*** Block opens ***

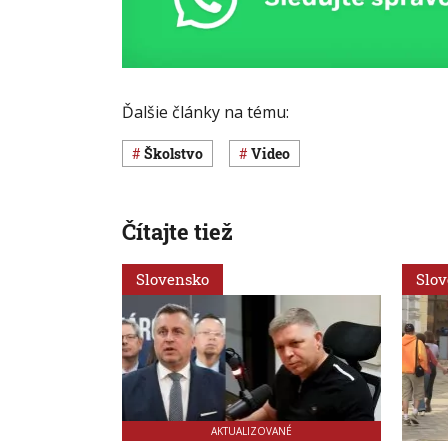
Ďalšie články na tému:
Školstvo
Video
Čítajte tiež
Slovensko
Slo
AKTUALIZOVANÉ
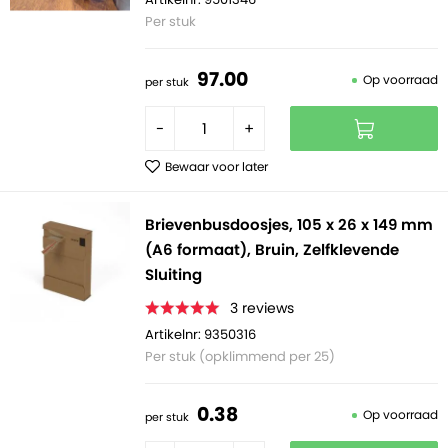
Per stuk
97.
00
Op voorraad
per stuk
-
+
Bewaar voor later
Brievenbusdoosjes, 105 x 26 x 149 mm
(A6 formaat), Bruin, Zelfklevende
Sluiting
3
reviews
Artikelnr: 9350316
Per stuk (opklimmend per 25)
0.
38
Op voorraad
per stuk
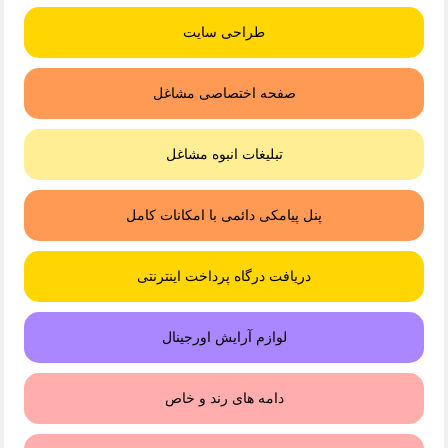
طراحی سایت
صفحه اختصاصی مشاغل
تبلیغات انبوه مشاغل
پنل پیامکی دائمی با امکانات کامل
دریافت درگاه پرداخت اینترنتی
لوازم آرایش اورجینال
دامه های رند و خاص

*** Block closes ***

Which lines in the listing above hold the word "مشاغل"? Show each of them.

صفحه اختصاصی مشاغل
تبلیغات انبوه مشاغل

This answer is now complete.